> _Your objective_: Write what comes next in the chat thread below about using machine learning to translate theorems between ITPs, picking up after its final line.

Zulip Chat Archive

Stream: Machine Learning for Theorem Proving

Topic: Translating between ITPs with machine learning

Jason Rute (Mar 14 2021 at 21:02):

It is well known that

There are many different ITPs.
Each have their own libraries, some covering certain areas of mathematics more than others.
It is very difficult (near impossible) to use a theorem from one ITP library in another.

Jason Rute (Mar 14 2021 at 21:02):

I know there have been projects to transpile the theorems from one ITP into another, for example Mario’s project to transpile MetaMath’s Dirichlet’s theorem into Lean. There have also been projects to put all ITP theorems into a common framework.

Jason Rute (Mar 14 2021 at 21:02):

There however are a few problems with such approaches:

It is only possible to directly transpile from one ITP to another if the logic of the source ITP is weaker than the logic of the target ITP (possibly through the addition of axioms).
The translations aren’t much use without alignment. For example, a transpilation of Metamath’s (1 + 1) = 2 into Lean would be something of the form mm.nat_add mm.one mm.one = (mm.two : mm.nat). For this to be useful, one would have to also prove in Lean that mm.nat = nat, mm.one = 1, etc. (Or worst, prove that mm.nat is just isomorphic to nat, so it would be even more work to transfer results.)
The translations and alignments would be both ugly and brittle. They wouldn’t be worth putting into say mathlib.

Jason Rute (Mar 14 2021 at 21:02):

Here is my (possibly rhetorical) question:

Jason Rute (Mar 14 2021 at 21:02):

Is machine learning able to do ITP translation in a more robust way?

Jason Rute (Mar 14 2021 at 21:03):

It seems to me that we have the technology currently to solve many parts of this problem, if not the whole problem. Can we put all the parts together? Do we have enough data?

Jason Rute (Mar 14 2021 at 21:03):

Machine Translation: Facebook AI’s recent TransCoder uses ML translation models to accurately translate between C++, Python, and Java. These models are nice in that they work on unaligned corpora. Programming languages (and ITPs) share a lot of keywords which help to build such a translator. (Here is a nice video on how it works, and an interview with the authors.)

Jason Rute (Mar 14 2021 at 21:03):

It is not unreasonable, assuming equivalent vocabulary exists in both ITPs, to think that such a system could accurately translate the statement of a theorem, e.g. Stirling’s Formula, from, say, Isabelle code

fact ∼ (λn. sqrt (2*pi*n) * (n / exp 1) ^ n :: real)

> _Provided data_:
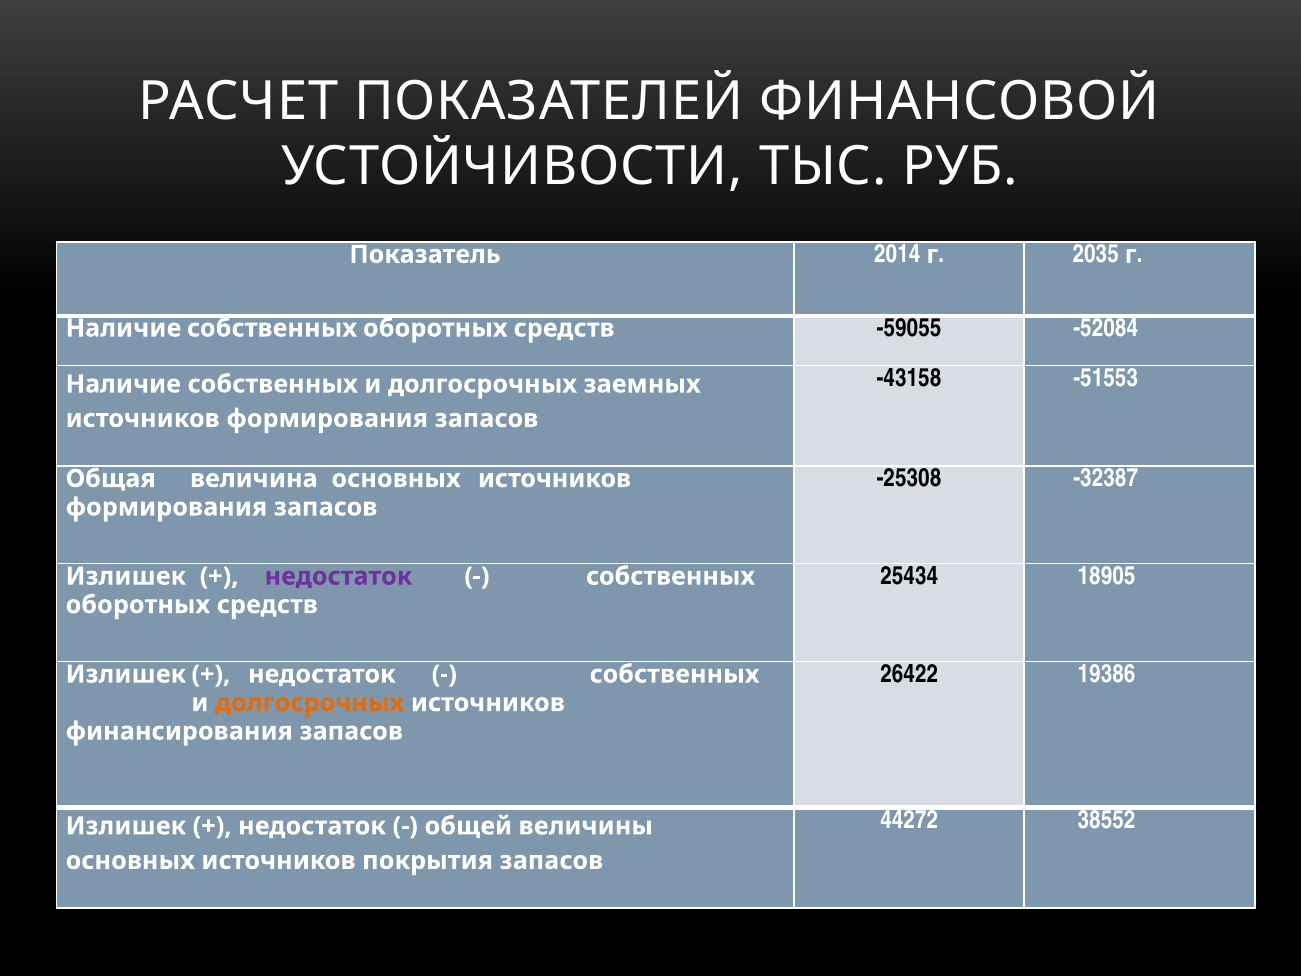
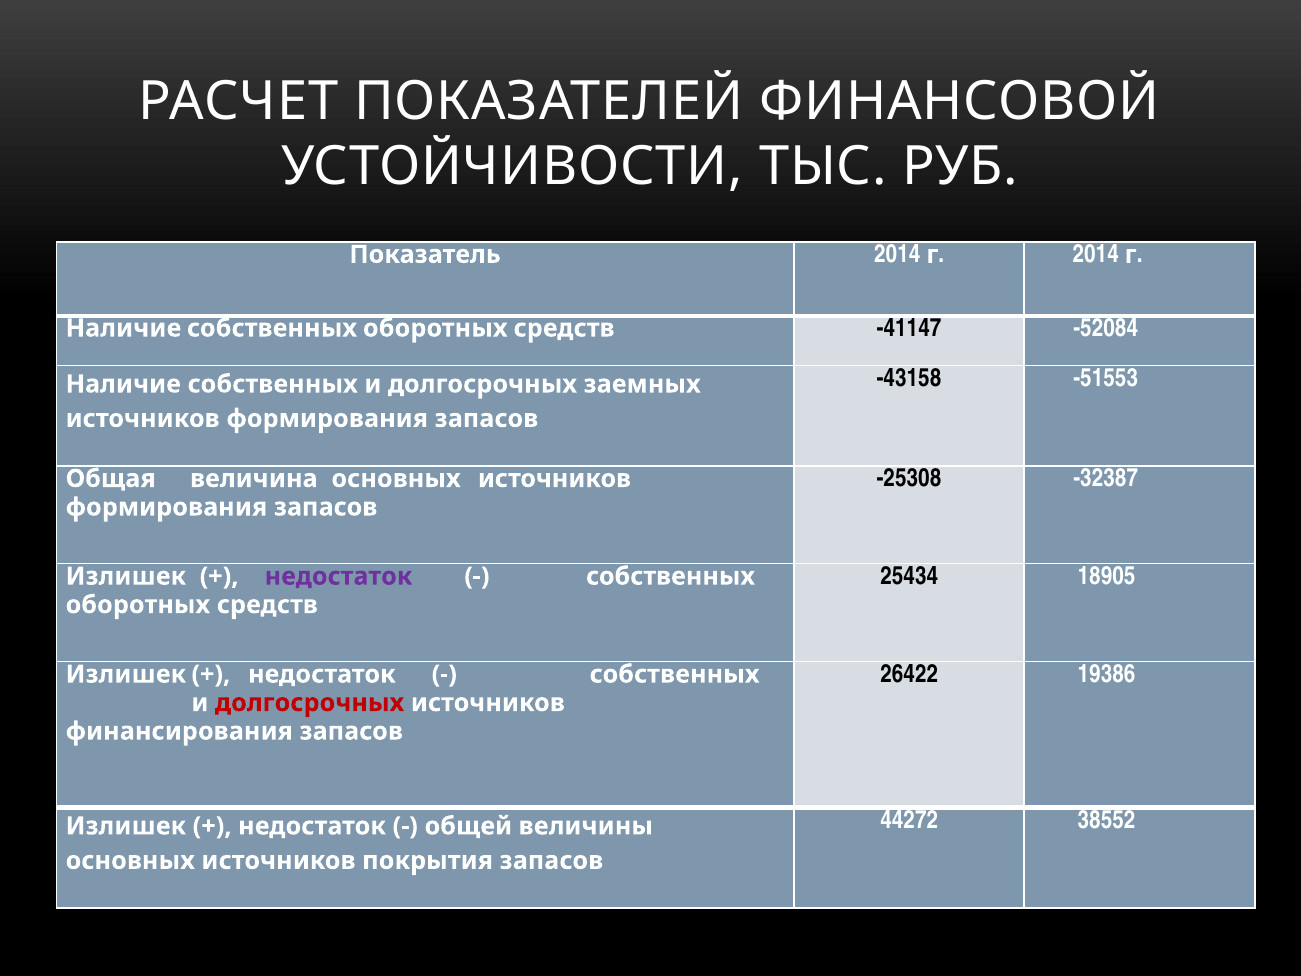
г 2035: 2035 -> 2014
-59055: -59055 -> -41147
долгосрочных at (310, 703) colour: orange -> red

> _The output_:
into Lean code

filter.tendsto (λ (n : ℕ), ↑(n.factorial) - real.sqrt (2 * π * ↑n) * (↑n / real.exp 1) ^ n) filter.at_top (𝓝 0)

For short proofs, it might even be able to translate not only the theorem statement (and statement of the lemmas leading up to the theorem) but also the proofs as well. However, that is more questionable.

Jason Rute (Mar 14 2021 at 21:03):

Similarly, we should be able to translate definitions (and maybe even notation?) from one ITP to another.

Jason Rute (Mar 14 2021 at 21:03):

It should be noted, however, that ITP libraries have 1/1000th of the data used to train TransCoder, so that is definitely a consideration.

Jason Rute (Mar 14 2021 at 21:03):

Neural theorem proving
As it is well known now, there are a number of neural and machine learning theorem provers for most of the ITPs.

Jason Rute (Mar 14 2021 at 21:03):

As we translate lemmas from one ITP to another, we generate candidate lemmas in the target ITP, but we can’t be sure they are correct. First, we must elaborate the new theorem statements to make sure they type check. If they do, then we can use a neural theorem prover to try to find proofs. Depending on the setup and the prover, we can even use other proposed lemmas as premises. (For example, if the Isabelle library uses LemmaA to prove LemmaB, then we could try to use the Lean translation of LemmaA as a premise in the proof of the Lean translation of LemmaB.) This way we can both generate an outline of a new area of math in Lean as well as start to fill in the proofs.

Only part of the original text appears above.